─── INFORMATION PROVIDED

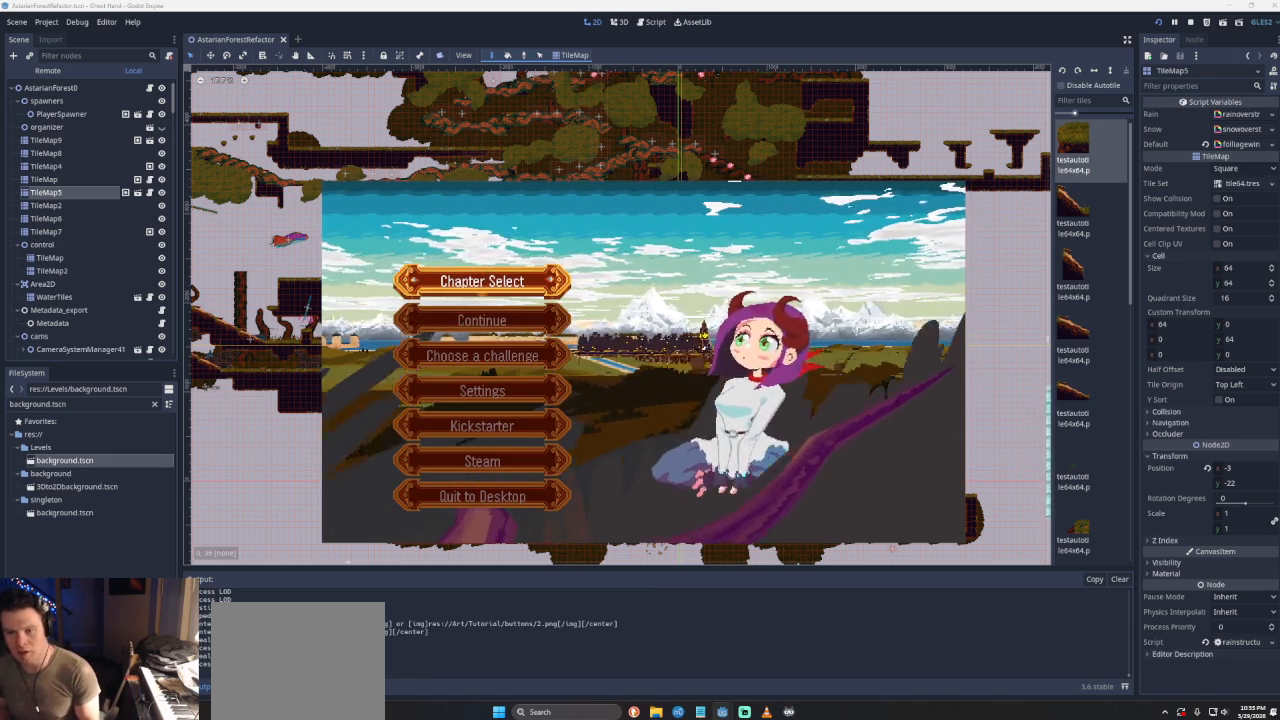
{"buttons": [], "left_stick": "center", "events": []}
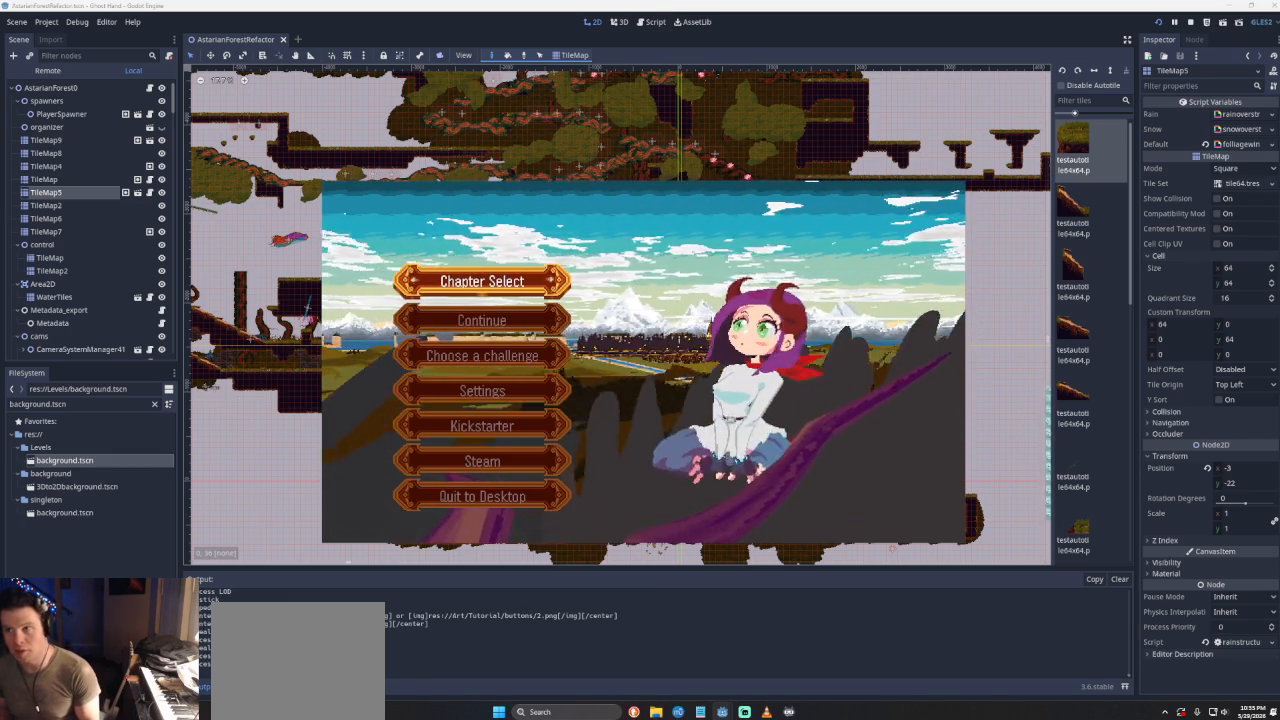
{"buttons": [], "left_stick": "center", "events": []}
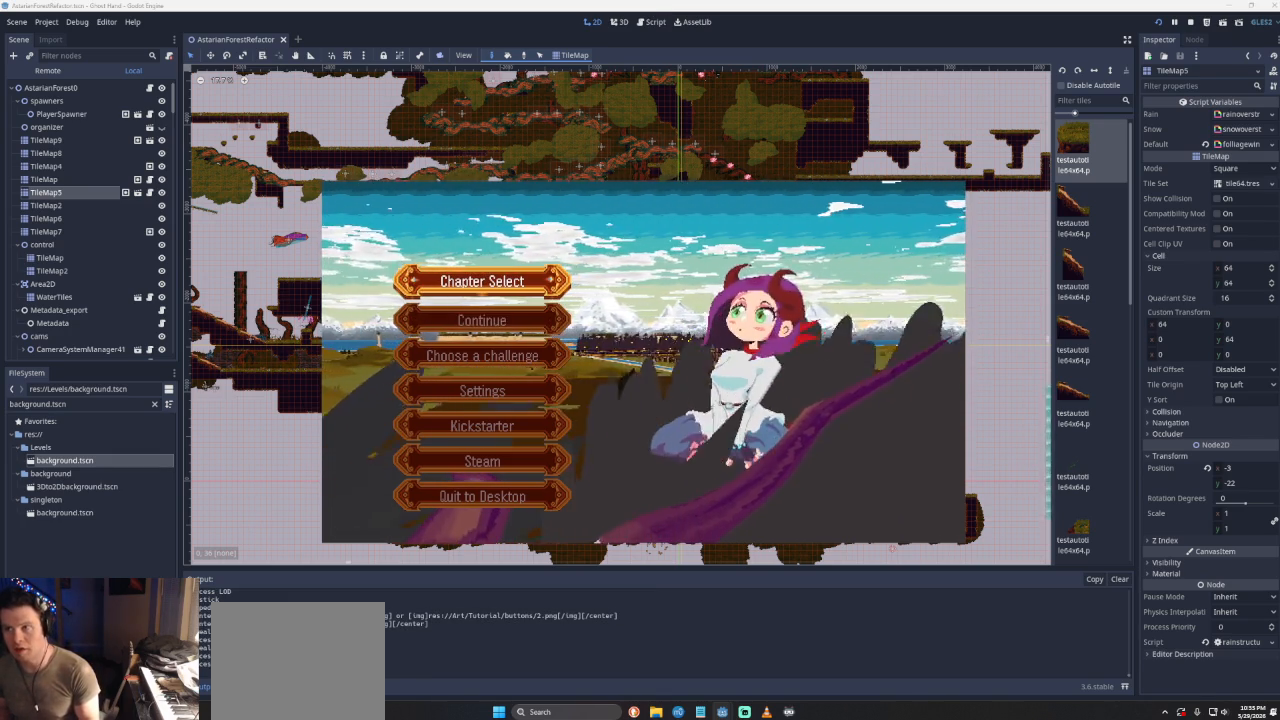
{"buttons": [], "left_stick": "center", "events": []}
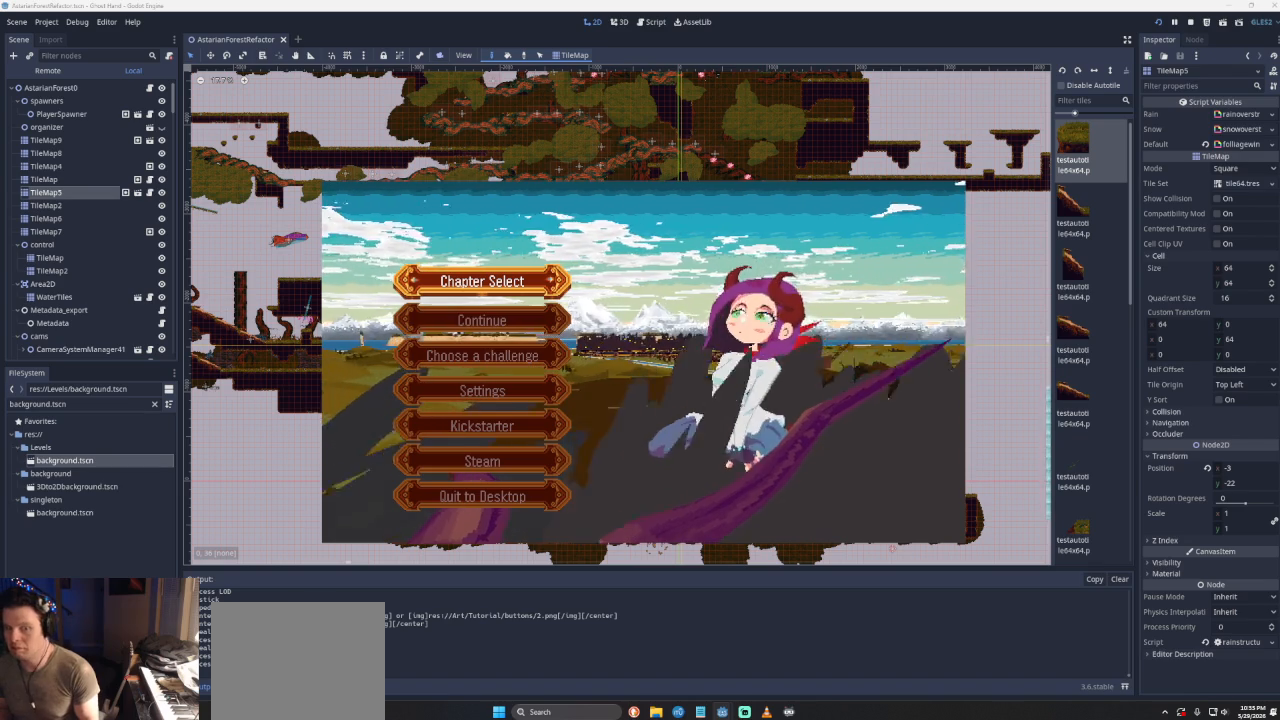
{"buttons": [], "left_stick": "center", "events": []}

──────

EXERCISE PROMPT: Would you write out the data exactly, with no pictures in the copy?

ANSWER AREA:
{"buttons": [], "left_stick": "center", "events": []}
{"buttons": [], "left_stick": "center", "events": []}
{"buttons": [], "left_stick": "center", "events": []}
{"buttons": [], "left_stick": "center", "events": []}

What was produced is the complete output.